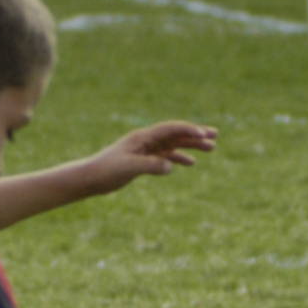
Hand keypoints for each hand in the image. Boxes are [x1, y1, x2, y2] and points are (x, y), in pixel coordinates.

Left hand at [81, 121, 215, 194]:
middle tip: (215, 135)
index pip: (170, 129)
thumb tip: (171, 167)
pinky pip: (166, 156)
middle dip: (196, 134)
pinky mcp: (144, 160)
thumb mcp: (128, 168)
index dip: (188, 130)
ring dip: (192, 146)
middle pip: (176, 134)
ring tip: (211, 148)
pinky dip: (178, 158)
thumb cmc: (107, 170)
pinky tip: (190, 163)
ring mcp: (146, 150)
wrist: (91, 177)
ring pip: (174, 144)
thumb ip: (150, 166)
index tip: (204, 135)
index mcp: (143, 138)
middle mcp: (147, 140)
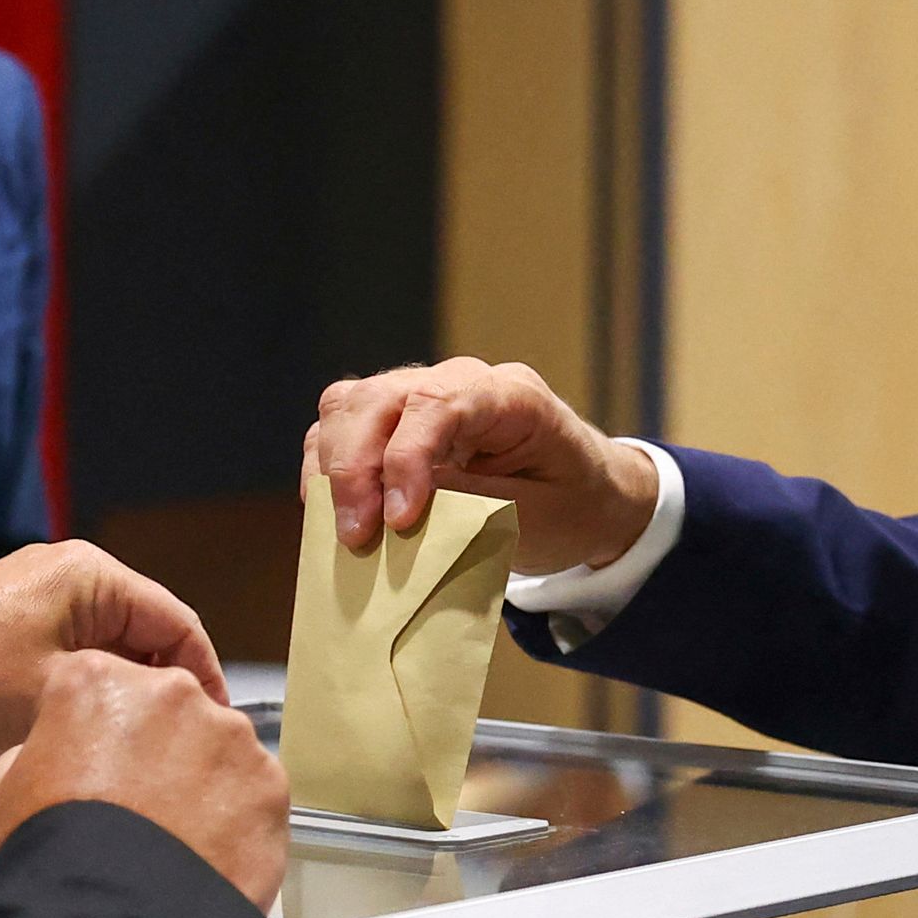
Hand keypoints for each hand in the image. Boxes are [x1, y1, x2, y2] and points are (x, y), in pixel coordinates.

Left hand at [0, 539, 225, 756]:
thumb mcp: (63, 694)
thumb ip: (132, 692)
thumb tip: (177, 707)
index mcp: (91, 575)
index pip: (179, 623)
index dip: (205, 676)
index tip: (216, 722)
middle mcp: (70, 571)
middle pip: (147, 629)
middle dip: (163, 683)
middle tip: (177, 736)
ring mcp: (40, 590)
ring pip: (111, 642)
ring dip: (123, 685)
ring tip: (134, 736)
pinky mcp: (15, 614)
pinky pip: (75, 645)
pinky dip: (89, 681)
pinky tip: (87, 722)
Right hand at [0, 650, 286, 909]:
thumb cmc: (43, 855)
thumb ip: (36, 753)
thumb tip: (63, 754)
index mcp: (97, 680)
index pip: (100, 686)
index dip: (95, 730)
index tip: (92, 769)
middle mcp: (174, 690)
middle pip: (169, 710)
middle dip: (157, 749)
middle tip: (137, 809)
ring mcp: (231, 735)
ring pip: (218, 749)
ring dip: (201, 782)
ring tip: (175, 840)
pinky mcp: (270, 782)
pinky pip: (253, 792)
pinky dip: (236, 819)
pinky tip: (208, 856)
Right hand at [307, 357, 656, 571]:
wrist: (589, 499)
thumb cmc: (572, 506)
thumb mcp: (537, 516)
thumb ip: (470, 504)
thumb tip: (395, 511)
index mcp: (513, 395)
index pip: (440, 404)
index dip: (406, 459)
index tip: (398, 520)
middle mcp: (462, 381)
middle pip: (382, 398)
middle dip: (356, 468)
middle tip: (357, 537)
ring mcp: (426, 395)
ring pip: (351, 404)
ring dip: (335, 466)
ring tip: (344, 528)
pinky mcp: (399, 422)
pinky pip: (343, 426)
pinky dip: (327, 466)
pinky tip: (332, 510)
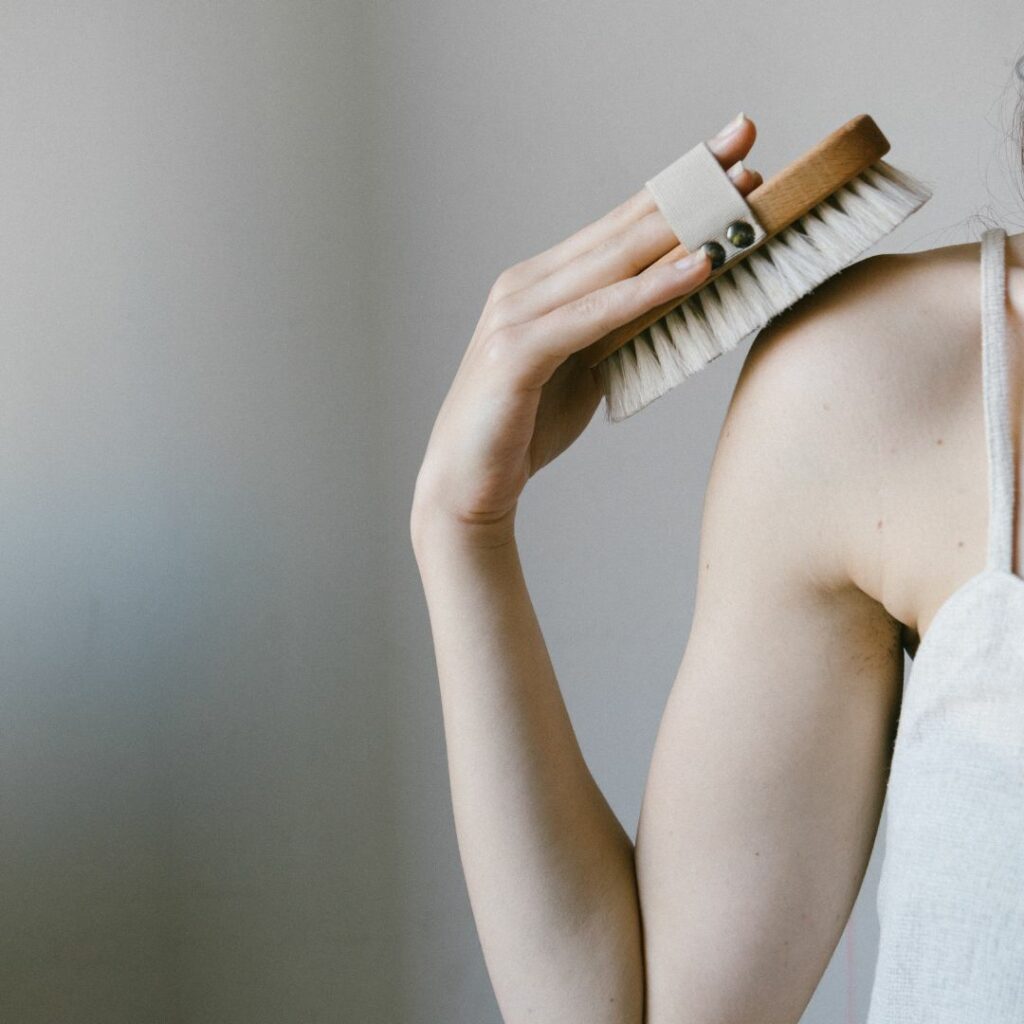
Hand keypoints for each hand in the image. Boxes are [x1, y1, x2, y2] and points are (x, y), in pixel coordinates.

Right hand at [411, 114, 760, 547]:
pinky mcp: (515, 351)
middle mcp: (526, 285)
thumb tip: (680, 297)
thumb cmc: (525, 427)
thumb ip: (619, 327)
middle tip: (747, 149)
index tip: (730, 155)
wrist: (467, 486)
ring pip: (611, 262)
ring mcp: (516, 313)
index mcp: (542, 284)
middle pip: (618, 229)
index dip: (674, 189)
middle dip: (686, 188)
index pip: (617, 227)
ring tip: (736, 196)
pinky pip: (595, 314)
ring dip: (678, 228)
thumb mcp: (585, 367)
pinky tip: (695, 270)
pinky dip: (647, 291)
:::::
Using the entries above, give back exactly the line containing "index tip: (216, 722)", the line containing "middle mcp: (174, 690)", and every line between them, and nothing else.

index tip: (216, 722)
middle mcp: (70, 571)
middle pip: (147, 629)
middle dip: (163, 683)
middle tip: (177, 736)
ring mcp: (40, 590)
ring pip: (111, 642)
ring dip: (123, 685)
ring tip: (134, 736)
pinky mcp: (15, 614)
pinky pip: (75, 645)
pinky dip: (89, 681)
pinky tip: (87, 722)
Right hand at [0, 650, 286, 909]:
thumb cmc: (43, 855)
thumb ip: (36, 753)
thumb tip: (63, 754)
index mcp: (97, 680)
index pip: (100, 686)
index dip: (95, 730)
index tip: (92, 769)
middle mcp: (174, 690)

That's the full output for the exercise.